### EXERCISE MATERIAL

>>>>

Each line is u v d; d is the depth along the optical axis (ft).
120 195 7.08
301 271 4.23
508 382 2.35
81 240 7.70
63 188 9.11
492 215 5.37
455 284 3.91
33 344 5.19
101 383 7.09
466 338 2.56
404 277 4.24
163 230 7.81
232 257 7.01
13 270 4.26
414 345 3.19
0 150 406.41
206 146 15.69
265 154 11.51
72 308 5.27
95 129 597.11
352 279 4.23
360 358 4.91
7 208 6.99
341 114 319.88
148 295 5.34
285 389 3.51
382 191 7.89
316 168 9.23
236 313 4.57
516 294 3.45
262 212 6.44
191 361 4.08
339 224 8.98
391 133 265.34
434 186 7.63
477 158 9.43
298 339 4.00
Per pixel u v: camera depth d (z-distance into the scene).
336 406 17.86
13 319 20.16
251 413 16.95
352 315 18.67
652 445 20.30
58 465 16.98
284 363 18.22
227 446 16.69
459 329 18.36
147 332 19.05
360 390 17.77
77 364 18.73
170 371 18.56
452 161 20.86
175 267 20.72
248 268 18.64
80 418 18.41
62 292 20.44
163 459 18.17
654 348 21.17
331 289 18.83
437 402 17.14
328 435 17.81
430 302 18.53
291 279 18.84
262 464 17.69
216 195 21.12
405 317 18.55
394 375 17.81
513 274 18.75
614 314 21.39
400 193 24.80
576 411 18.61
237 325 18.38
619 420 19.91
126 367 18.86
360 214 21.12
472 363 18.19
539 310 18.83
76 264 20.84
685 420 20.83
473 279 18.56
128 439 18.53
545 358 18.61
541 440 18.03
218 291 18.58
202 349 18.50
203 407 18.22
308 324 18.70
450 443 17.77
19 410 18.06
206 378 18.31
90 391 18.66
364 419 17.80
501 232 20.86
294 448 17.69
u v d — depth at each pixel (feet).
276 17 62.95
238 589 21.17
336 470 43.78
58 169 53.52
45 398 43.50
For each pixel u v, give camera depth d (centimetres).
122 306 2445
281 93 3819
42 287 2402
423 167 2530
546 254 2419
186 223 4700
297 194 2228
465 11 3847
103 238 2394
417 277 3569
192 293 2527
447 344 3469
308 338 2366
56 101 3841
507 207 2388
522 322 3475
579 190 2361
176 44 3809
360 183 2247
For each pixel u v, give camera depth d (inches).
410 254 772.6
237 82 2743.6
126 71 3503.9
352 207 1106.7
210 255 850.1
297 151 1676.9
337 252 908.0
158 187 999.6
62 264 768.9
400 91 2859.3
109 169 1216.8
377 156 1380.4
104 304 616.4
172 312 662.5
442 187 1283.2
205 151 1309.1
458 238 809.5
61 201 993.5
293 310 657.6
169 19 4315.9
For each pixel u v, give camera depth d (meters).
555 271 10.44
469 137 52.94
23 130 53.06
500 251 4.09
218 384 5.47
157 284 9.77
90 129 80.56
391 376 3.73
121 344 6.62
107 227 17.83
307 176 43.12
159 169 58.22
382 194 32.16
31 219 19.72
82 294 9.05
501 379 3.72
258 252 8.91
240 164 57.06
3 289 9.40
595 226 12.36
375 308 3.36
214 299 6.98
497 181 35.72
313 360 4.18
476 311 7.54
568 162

<<<<

Lines that contain the string "give" should be copied from the material above.

For each pixel u v, give camera depth d (centimetres).
For each pixel u v, give camera depth d (inches).
For each pixel u v, give camera depth d (meters).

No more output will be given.